Estórias do Fim da Rua

Detalhes da vida de um país que, de facto, existe. São crónicas dos dias, sempre baseadas em factos. Qualquer semelhança com a realidade não é pura coincidência. Uma rubrica de Pedro Cruz.

O carro, o motorista e o presidente

A acusação feita pela magistrada do tribunal não era nada meiga para o presidente. Acusava o homem, e está escrito nos autos, assim mesmo, acusava o homem "de utilizar a viatura da câmara municipal para ir ter com amantes", a vários locais, no país e do estrangeiro. Na descrição do crime, o peculato de uso. No tribunal, o motorista, que era dispensado pelo presidente quando este, "a altas horas da noite", segundo os autos, pegava no carro da câmara e rumava a outras paragens fora do concelho, o motorista recordava que o presidente fazia muitos quilómetros, gastava combustível e portagens à conta do orçamento para tratar da sua vasta, preenchida e complicada vida amorosa. O tribunal considerou que as viagens fora do chamado horário de expediente deveriam ser punidas. Na prática, o presidente não fazia mais do que a sua obrigação. Um presidente da câmara não tem horários, é sempre presidente, a qualquer hora do dia ou da noite, esteja no concelho ou fora dele.

Se um eleito pelo povo tem de estar disponível para atender a população, receber queixas, ir a correr quando há um desastre, uma catástrofe ou um acontecimento repentino, também não é certo que não possa usar a viatura da câmara municipal. Nunca se sabe quando pode acontecer um imprevisto, e o presidente deve andar prevenido contra imprevistos. É por isso que, à cautela, usa sempre o carro do município. Foi isso mesmo que disse na instrução o advogado de defesa. O presidente tinha isenção de horário.

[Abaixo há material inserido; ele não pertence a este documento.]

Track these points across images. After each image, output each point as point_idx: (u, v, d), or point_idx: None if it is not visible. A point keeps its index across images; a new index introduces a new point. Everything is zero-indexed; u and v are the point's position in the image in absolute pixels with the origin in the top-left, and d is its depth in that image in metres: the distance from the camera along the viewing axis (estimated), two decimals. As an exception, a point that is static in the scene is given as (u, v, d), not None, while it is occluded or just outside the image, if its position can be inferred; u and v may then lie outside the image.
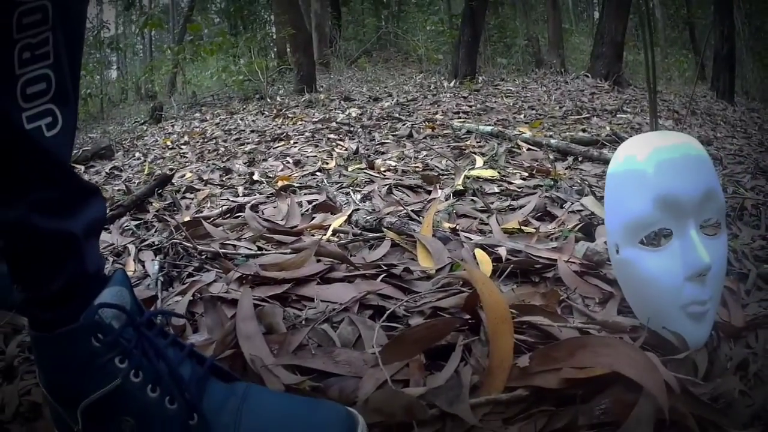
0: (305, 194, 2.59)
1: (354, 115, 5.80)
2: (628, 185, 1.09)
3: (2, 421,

Nos factos, que o tribunal considera criminosos, no ver do presidente - que manteve o silêncio, que não atendeu o telefone e que não quis esclarecer nada - no entendimento do presidente, não há nada de errado. A culpa é do motorista, que foi logo contar à justiça a vida amorosa do autarca, assunto que deveria ser íntimo e não público. Por outro lado, quando se deslocava para fora do país, ali ao lado, a Espanha, também não estava a fazer nada de mal. Tinha só na ideia estreitar laços com os vizinhos, com os municípios do outro lado da fronteira, com o alcaide dessa cidade, que, por vezes, ele encontrava no parque de estacionamento do denominado "estabelecimento de diversão noturna" descrito nos autos. A inveja do motorista e de outros funcionários municipais, que foram testemunhar contra o presidente é que era uma coisa feia. Agora, o presidente já não é presidente, já não tem carro da câmara e vai a julgamento. Não há direito.